Assad’s fall has opened a new chapter for Syria—but the survival of the Muslim Brotherhood poses a dangerous threat to Israel, risking a Hamas-style resurgence on its northern border.
The collapse of Bashar al-Assad’s dictatorship in December 2024 was celebrated as a turning point in Syria’s tragic history. With rebel leader Ahmed al-Shara taking Damascus, sanctions lifted, and foreign capital pouring in, the world rushed to crown this moment as the rebirth of a shattered nation.
But beneath the hopeful headlines lurks a strategic danger: the stubborn survival of Syria’s Muslim Brotherhood.
Unlike other factions that laid down arms or dissolved, the Brotherhood refuses to disappear. Hollowed out, led by aging ideologues in their 60s and 70s, and disconnected from Syria’s war-scarred youth, the Brotherhood clings to an obsolete dream of a global Islamic caliphate. It is no longer a political force—but its very survival signals continuity of an ideology that spawned Hamas, the terror group responsible for the October 7, 2023 massacre of 1,200 Israelis.
For Israel, this is not just a Syrian domestic issue. Any revival of Brotherhood influence in Damascus risks transforming post-war Syria into a safe haven for militants committed to Israel’s destruction.
Al-Shara has disavowed Islamist ambitions, declaring both Arab nationalism and Islamism as failures. But history proves that Islamist movements thrive in transitions, exploiting instability to reassert themselves. His refusal to force the Brotherhood’s dissolution leaves a door dangerously ajar.
This comes at a pivotal moment: Syria and Israel, under U.S. mediation, are negotiating a return to the 1974 Golan disengagement agreement. Damascus wants reconstruction aid in exchange for demilitarizing its Golan front. Israel, scarred by October 7, insists on entrenched IDF positions on Mount Hermon and across the Galilee, refusing to gamble its security on paper promises.
The dilemma is stark: Can Israel strike a deal with a Syrian leadership that tolerates the Brotherhood’s survival? Allowing the Brotherhood to persist sends a message across the region—Islamist groups never truly die, they wait.

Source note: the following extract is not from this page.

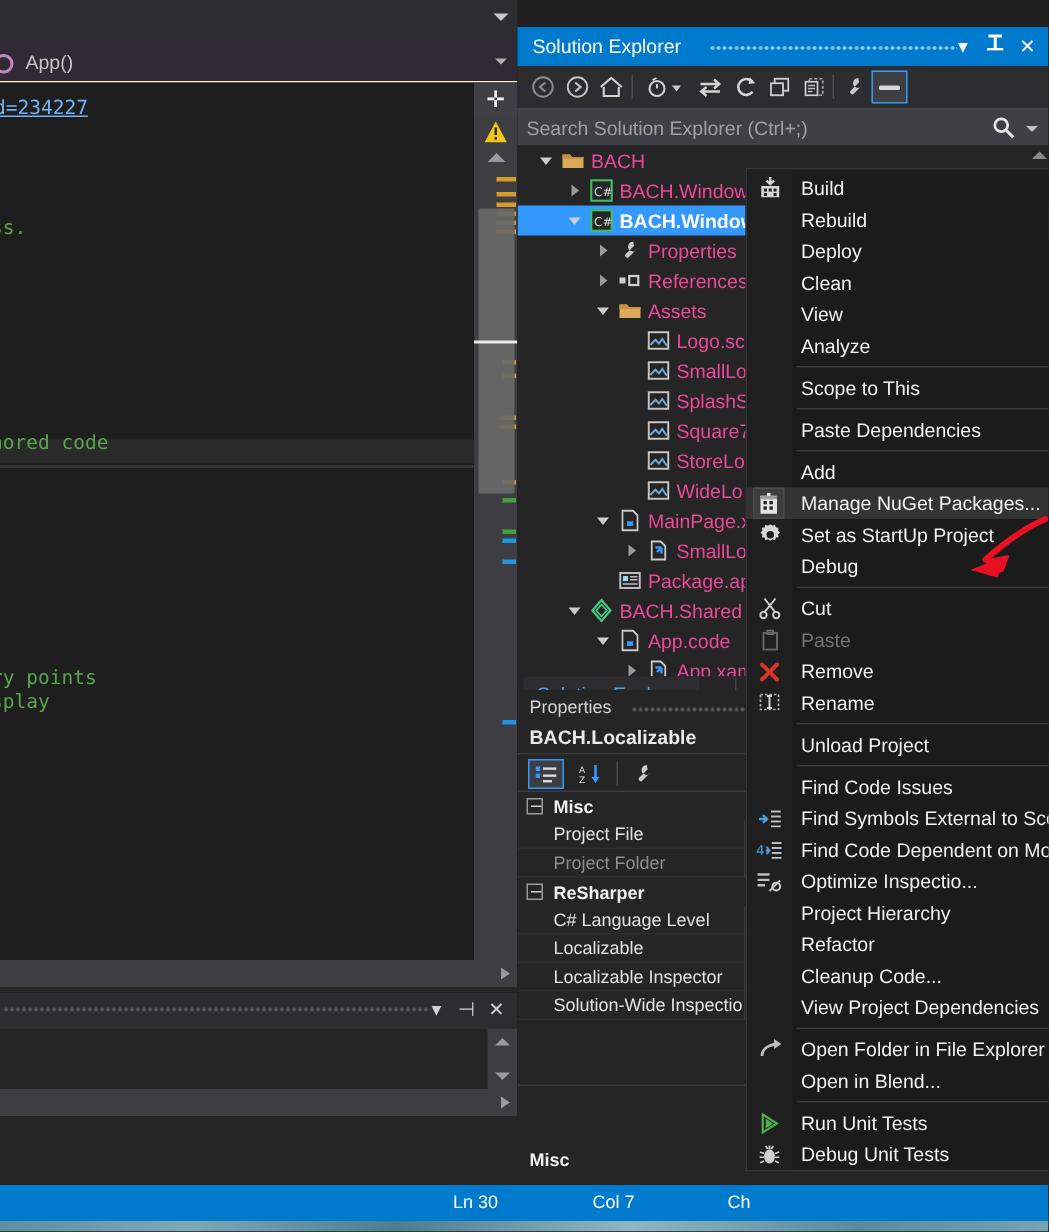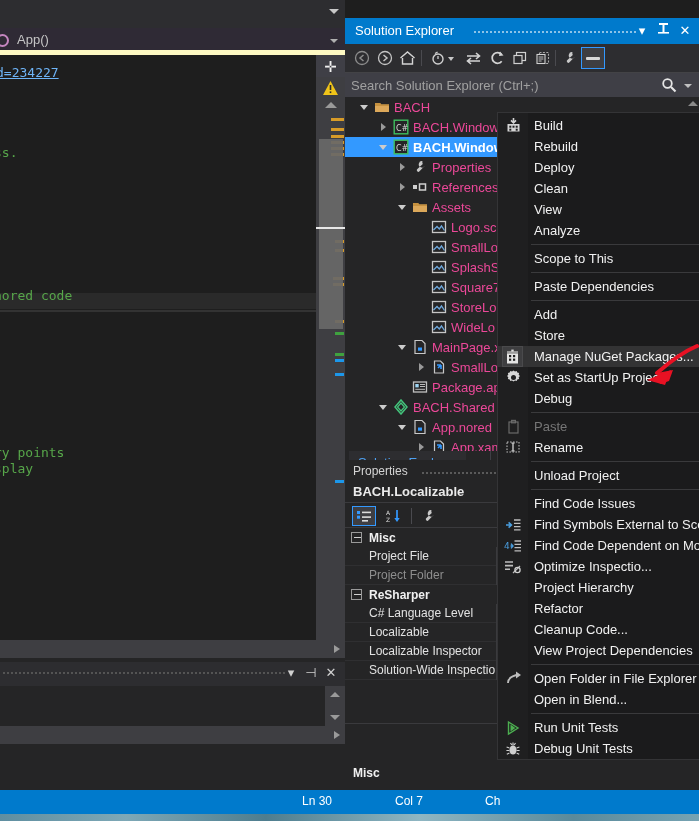"App()" #nav-bar { border-bottom: 5px solid #fef9c3 -> 1px solid #fef9c3 }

The lessons are written in blood:
- In Egypt, Brotherhood rule under Morsi emboldened extremists before being crushed.
- In Gaza, Hamas evolved from a Brotherhood offshoot into a terror regime.
- In Jordan, its political arm repeatedly challenges the monarchy.
Syria must not be the next domino.
Israel’s stance must be unequivocal: the Brotherhood must dissolve, fully and irreversibly. Just as Assad’s tyranny was uprooted, so too must the Brotherhood’s toxic ideology be erased from Syrian soil. Anything less leaves a ticking time bomb—one that could explode on Israel’s northern frontier.